For instance, on this possession where Wright was tasked with defending the larger Kidd-Gilchrist, the Hornets attacked quickly. This forced Poeltl to help and stop the quick duck-in post up attempt. As a result, Carroll was left to defend two perimeter players and unwisely dug down into the paint. Once the ball was swung his way, he had to aggressively close out, creating the opportunity for Marvin Williams to hit a three.

However, It was not cut-and-dry, as The Raptors’ versatility also aided them.

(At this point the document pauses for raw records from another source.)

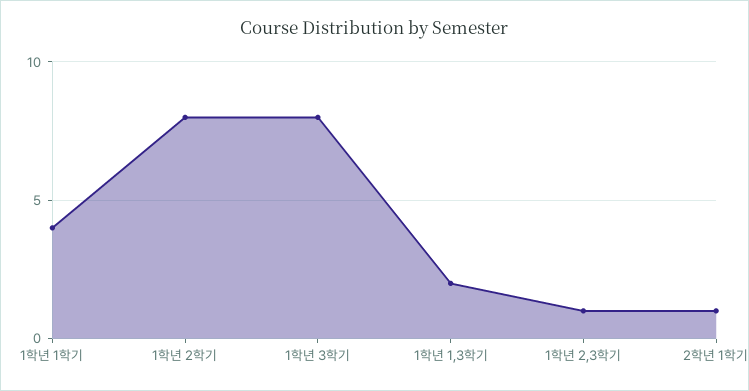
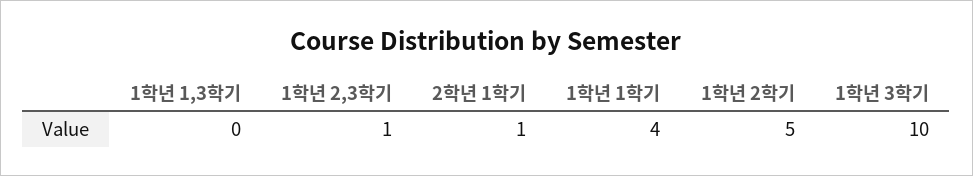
1학년 2학기: 8 -> 5
1학년 3학기: 8 -> 10
1학년 1,3학기: 2 -> 0

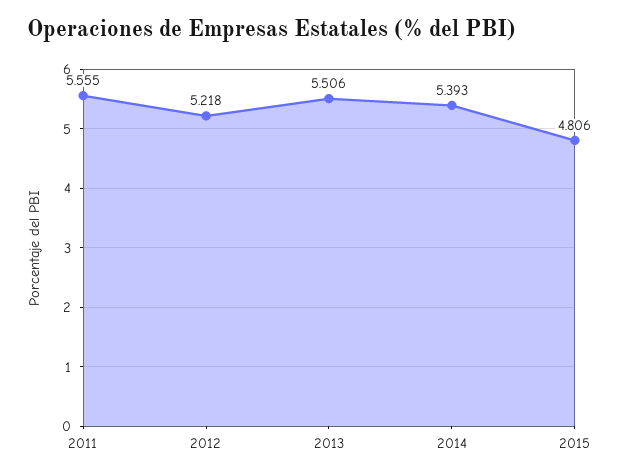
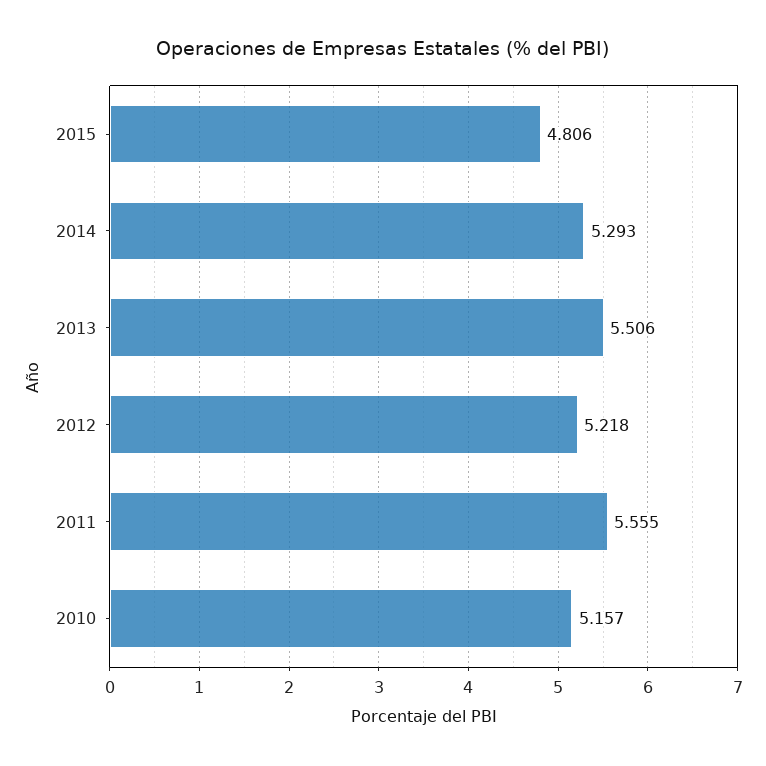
2014: 5.393 -> 5.293
2010: none -> 5.157

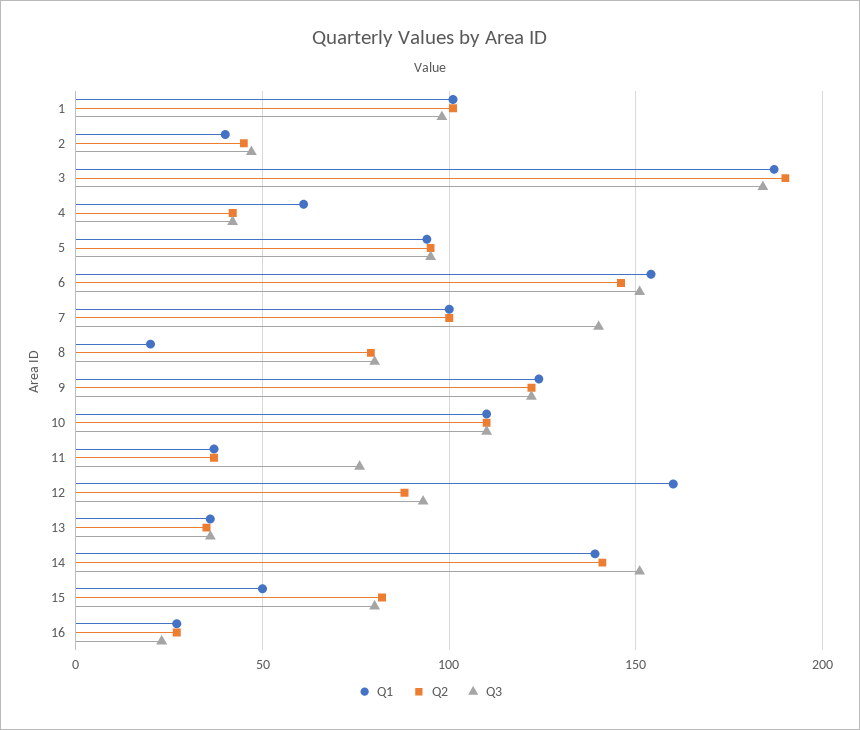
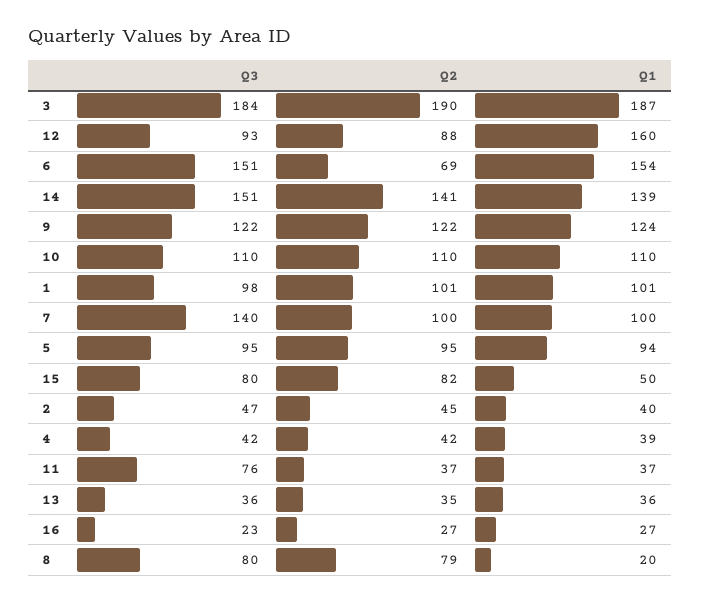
Q1, 4: 60 -> 39
Q2, 6: 145 -> 69

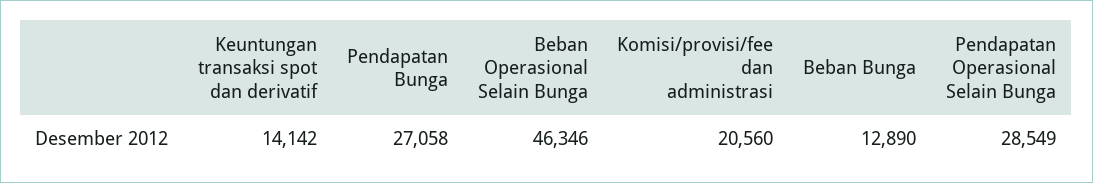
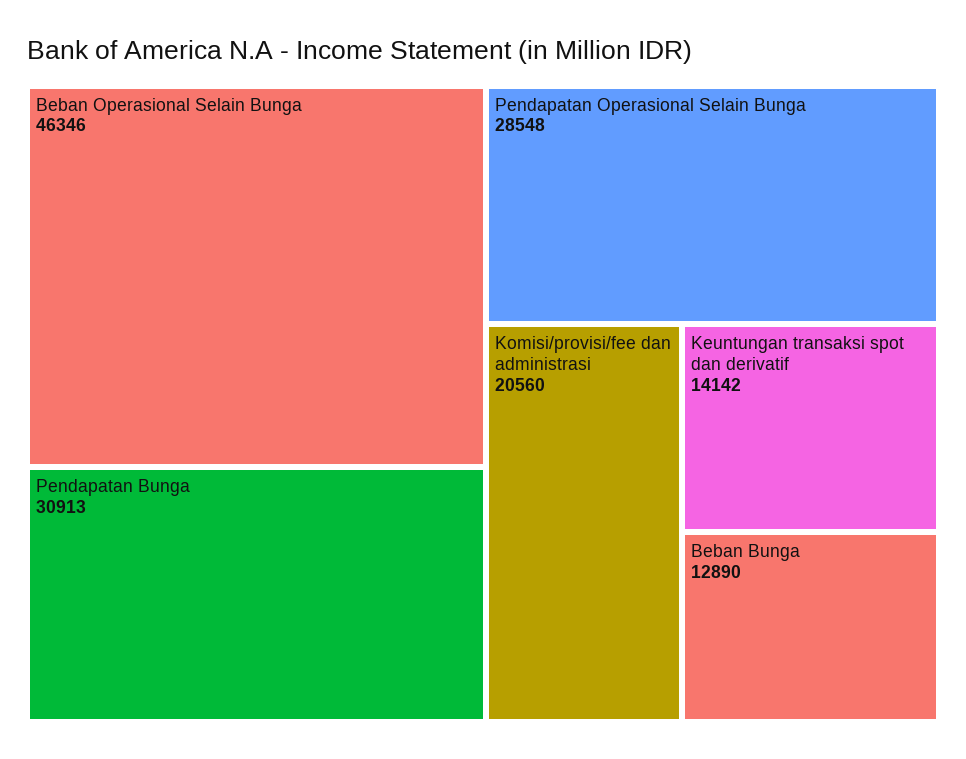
Pendapatan Bunga: 27058 -> 30913
Pendapatan Operasional Selain Bunga: 28549 -> 28548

Here, Lowry and Wright switched a simple step up ball screen. Lowry’s low centre of gravity did not allow for Batum to gain an inch of post position. He proceeded to poke the ball away and force a turnover. This was done rather than have Lowry hedge the initial screen and trail Batum on the perimeter, an obviously inferior scenario for Toronto.

The Raptors continued to be hit-and-miss while defending the Hornets in the half-court, but they trended in a positive direction.

Here, the Hornets ran the same set play in back to back possessions. It was a simple staggered screen to free Batum on the catch. This freed Walker up to set a pindown screen for Kaminsky on the weak side of the floor. It’s quite an unusual action, but the shooting prowess of Kaminsky makes it interesting. The result of the inverted nature of the play made Poeltl’s first attempt at defending it poor, as he is not used to negotiating a screen from the perspective of the shooter’s defender.

The next time the Hornets ran the play, Poeltl was more prepared and trailed Kaminsky. However, Poeltl’s ability to learn quickly did not matter, as his fellow Ute alum learned even quicker and deflected the entry pass towards the main action.

The final Hornets possession was insignificant from the perspective that the odds of tying a two-possession game with 10 seconds left are small. Regardless, the Raptors defended the SLOB play well. It was a simple screen-the-screener action that Wright fought through well, forcing a tough Batum heave.

Conclusion

The Raptors did not really have the personnel to play against a spacy Hornets team that gives them trouble on the healthiest of nights. While the ability to come away with a win is nice, the promise showed by the Raptors’ youth is even nicer.

All of these things pale in comparison to Serge Ibaka’s impending arrival.